The need to enhance the Navy’s capability to handle a broader range of integrated responsibilities has become more evident as its work with the U.S. combatant commands has grown. Seven Navy component commands, five numbered fleets and two principal headquarters continuously provide support to the combatant commands in military engagement, security cooperation and deterrence. In addition, these component commands must be prepared in times of crisis to provide humanitarian aid, disaster relief and contingency operations.

In determining how best to support these joint missions, the Second Fleet’s MHQ with MOC team has taken an in-depth look at information sharing and information technology. In the past, Capt. Smack explains, the Navy’s focus in terms of information was very local. Carrier strike groups operating in designated areas would possess the majority of the C4I equipment, and the numbered fleets had to rely on these groups for information.

“As we looked at this configuration, we realized that it’s a little backward. It should be the higher commands that are gathering information of an important nature—strategic and operational nature—using it and pushing it down to the tactical forces. In the same vein, they also should be taking information of a very detailed nature that is developed by the tactical forces, pulling it out and then pushing it out to other components, services and so forth. So where the Navy for a long time has been working the ‘up and out’ flow of information, it has not been working the ‘in and down’ to the same degree.

“We wanted all of these headquarters to be able to gather and fuse information and knowledge in a consistent fashion and then be able to push it down as well as pull it up and out. So there was a desire to standardize the way these commands worked. That standardization is a major driving piece of MHQ with MOC,” Capt. Smack explains.

Standardization also is an important element on the procedural side, the captain adds. The service found that when it deployed a carrier strike group or tactical force forward, each of its numbered fleets in the component commands operated slightly differently. As a result, the Navy’s ability to integrate those forces efficiently has been somewhat inhibited—not prohibited but restricted. The MHQ with MOC initiative will address this issue and ensure that the Navy’s own forces will be able to plug and play more seamlessly throughout the world, he says. In addition, consistency throughout the Navy’s forces will enhance the service’s interaction with the other services as well as with governmental and nongovernmental organizations.

“There is a large piece of this standardization that is related to C4I and ISR. There’s also a large piece of it that deals with MPT&E [manpower, personnel, training and education]. We’re trying to create the common procedures for all of that—the doctrine and the procedures,” Capt. Smack explains. The MPT&E, C4I, ISR and facilities elements are all required to sustain the doctrine and procedures for common tasks, he adds.

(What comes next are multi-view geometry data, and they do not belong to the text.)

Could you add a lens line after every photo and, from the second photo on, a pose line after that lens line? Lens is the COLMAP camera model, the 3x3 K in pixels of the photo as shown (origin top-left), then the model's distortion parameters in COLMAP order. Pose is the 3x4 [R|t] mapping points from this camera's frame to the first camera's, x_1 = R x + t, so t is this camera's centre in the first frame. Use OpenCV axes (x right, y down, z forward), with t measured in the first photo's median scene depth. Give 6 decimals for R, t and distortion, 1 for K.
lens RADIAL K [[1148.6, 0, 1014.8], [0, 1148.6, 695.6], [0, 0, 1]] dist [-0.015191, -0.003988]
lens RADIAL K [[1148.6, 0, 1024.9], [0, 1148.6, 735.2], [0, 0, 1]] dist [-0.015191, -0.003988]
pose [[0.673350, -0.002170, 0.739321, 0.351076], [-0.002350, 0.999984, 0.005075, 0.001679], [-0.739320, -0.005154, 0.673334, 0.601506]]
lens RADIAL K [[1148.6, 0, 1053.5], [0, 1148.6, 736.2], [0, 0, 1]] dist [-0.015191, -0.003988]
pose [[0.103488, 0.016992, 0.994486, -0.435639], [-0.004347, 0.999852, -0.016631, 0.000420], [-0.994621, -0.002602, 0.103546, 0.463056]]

Industry can help the Navy greatly in the evolution of its architecture, applications and tools that support applications, Capt. Smack states. “Our desire would be that by 2014 we are a full service-oriented architecture and we’re leasing everything that we use. That gives us interoperability and also more rapid interchangeability. It gives us flexibility to work with ad hoc folks together in coalitions.

“I would encourage companies to focus their R&D funds on that crawl-walk-run, helping us to fuse information because we will always need to do that. There is a lot of effort going on in that area, but we also need the capabilities for collaborative planning across the MOC, coordination and then also that ability to simultaneously perform multiple operations,” the captain says.